Scrolling through your Instagram feed can leave you with a case of FOMO on even the most low-key of Tuesdays. Sandwiched between envy-inducing vacation shots of that influencer you hate-follow and over-edited Sugar Bear Hair ads is a photo of your middle school crush getting engaged, and suddenly your afternoon is shot as you spend the next four hours contemplating bangs and power-swiping on all of your dating apps. Pop on over to the explore page and you’ll find a new circle of hell—people much younger than you doing much, much better than you. There’s a special sort of rage reserved for nineteen year olds that just purchased their first house when you still consider Whole Foods fine dining.
Despite it all, we just can’t stay away from Instagram. No amount of shaky concert footage, low-quality eclipse photos, or amateur makeup tutorials could convince us to part ways with our accounts, but some days test our limits.
Each year in April, thousands of people rush to the desert for a weekend of music, art, and questionable outfit choices. The festival grounds are bursting at the seams with picture-perfect backgrounds and colorful installations that only the strongest of Insta-users could resist snapping a pic with. Don’t worry, we’re not judging you for your Coachella posts—we’re guilty of those too, after all—but by Saturday afternoon we’re ready to tear our hair out at the roots. Please have mercy, and at the very least keep the stories to a minimum. Your fledgling videographer career isn’t taking off from 300 yards away from the stage.

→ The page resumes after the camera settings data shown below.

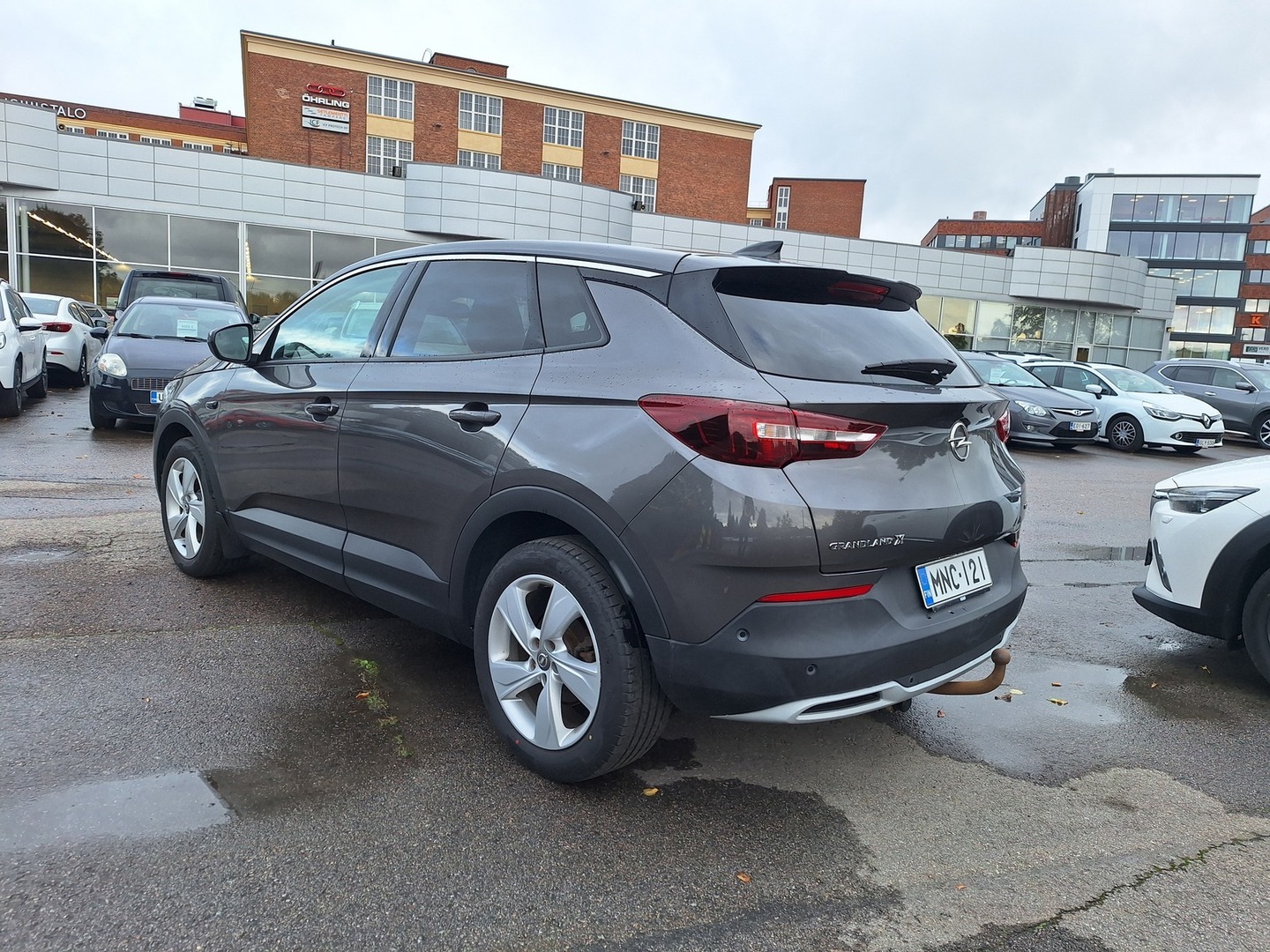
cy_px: 476
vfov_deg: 58.9
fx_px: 844
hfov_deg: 73.9
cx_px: 635
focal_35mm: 23
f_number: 1.8
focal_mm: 5.54
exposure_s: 1/262
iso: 40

In defense of Valentine’s Day, it’s not that bad of a holiday. Even those of us who aren’t spending it with a significant other can enjoy the ambiance (flowers and candy? What’s not to love?) but it’s time to put a stop to cheesy Insta posts in the name of Hallmark. Seven photos of your boyfriend looking reluctant to take a picture with the caption, ‘HVD to this one’ isn’t moving the needle for us, and when that same post is repeated approximately thirteen trillion times it’s time to log off.
Surviving Thanksgiving and Black Friday should be an Olympic sport—if you made it through the week without crying and/or threatening a family member with bodily harm, you win—but Cyber Monday is the final hurdle. Every other post is an ad for something you don’t need but definitely want, and because it’s on sale you just have to have it. Two hours later your bank account is empty and you’re wondering why you purchased three pairs of boots that look exactly the same. Save yourself before it’s too late and remember, you’re not missing anything good (except our bikinis)—you already saw the live feed of Walmart on Black Friday and that footage is up for an Oscar.